Today is the birthday of one of my closest friends. Happy Birthday, Mama DB!
She is an awesome mom of two incredible kids, a loving wife to a lovable guy, and an amazing photographer. So, to show her the proper respect and to honor a fellow stay-at-home mom, I will now relate to
my mom "Hi MOM!" the masses a funny story about her.
About 1 year ago, she and I got it into our heads that in order to help encourage us to cook for our finiky children, we should do family-style meals together. The idea would be that the children would help encourage each other to eat, but what ended up happening was a bunch of tag teaming and yelling for children to "stop acting like the food was poison!"
Most of the time the food wasn't.
However, there was an instance where Mama DB and I decided that we really needed our own reality show called, "How NOT To Cook".
I had frozen chicken tenders that I was planning to cook this particular evening that Mama DB and her family joined us. We were going to douse these chicken pieces in yellow curry sauce, and throw in a side veggie dish and starch dish and you have yourself a banquet!
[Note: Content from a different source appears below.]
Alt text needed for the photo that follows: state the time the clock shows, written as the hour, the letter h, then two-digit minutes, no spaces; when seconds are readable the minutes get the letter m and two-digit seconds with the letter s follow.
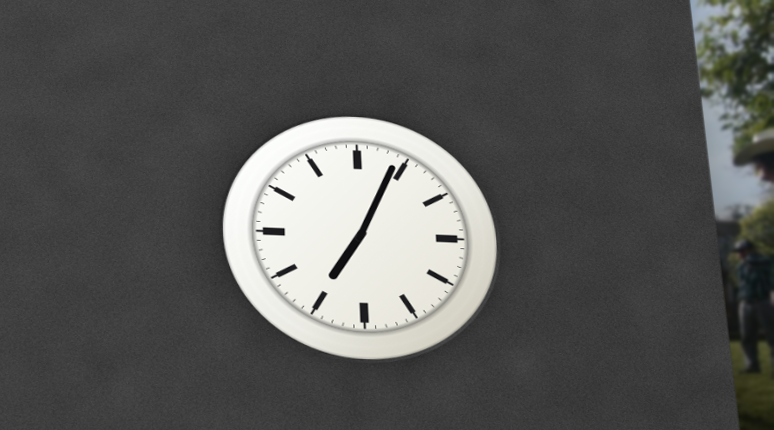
7h04
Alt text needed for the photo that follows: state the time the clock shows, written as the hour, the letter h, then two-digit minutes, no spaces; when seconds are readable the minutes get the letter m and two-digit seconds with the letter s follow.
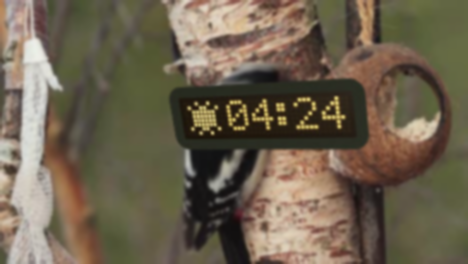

Well, when it was about 30 minutes before dinner was to be eaten, Mama DB asked me if I had defrosted the chicken. I said, "No, I always cook them from frozen." She looked at the time, and then she looked at me and said nothing.
Elapsed time: 25 minutes
Chicken was cooking on the stove top. Everything else was ready except for the chicken, which was (admittedly) getting a little burnt on the outside and was still raw and partially frozen on the inside. Mama DB peered over my shoulder and said... nothing. I was still poking the chicken hoping that it would miraculously change from being a disease-infested dish to a delicious work of art. But... barring the use of illegal drugs to impair our judgement, that WASN'T going to happen.
Total elapsed time: 35 minutes
Mama DB sees the frozen chicken on the pan, and she suggests, "How about we boil it?" Desperate for something that would salvage the chicken, I say SURE! I take a big step back and leave my chicken in the capable hands of my friend with ample boiling experience.
Total elapsed time: 45 minutes
The chicken had finished boiling and was in fact cooked all the way through. We then looked at it...
I poked it...
The consistancy was inexplicable. It is like touching one of those fake chickens they use for comedy routines. Yes, RUBBER! It felt like a rubber chicken. I have finally discovered how they make those!
But, I wasn't going to say anything about it. Mama DB had saved my dinner!
Except, no amount of cooking or yellow curry sauce could save the rubber chicken. It was too... weird. I don't know how else to describe it.
Huh... after reading this story, I realize this is more about my cooking ineptitude rather than a funny story about Mama DB. Well, Mama! That's what friends are for. Happy Birthday!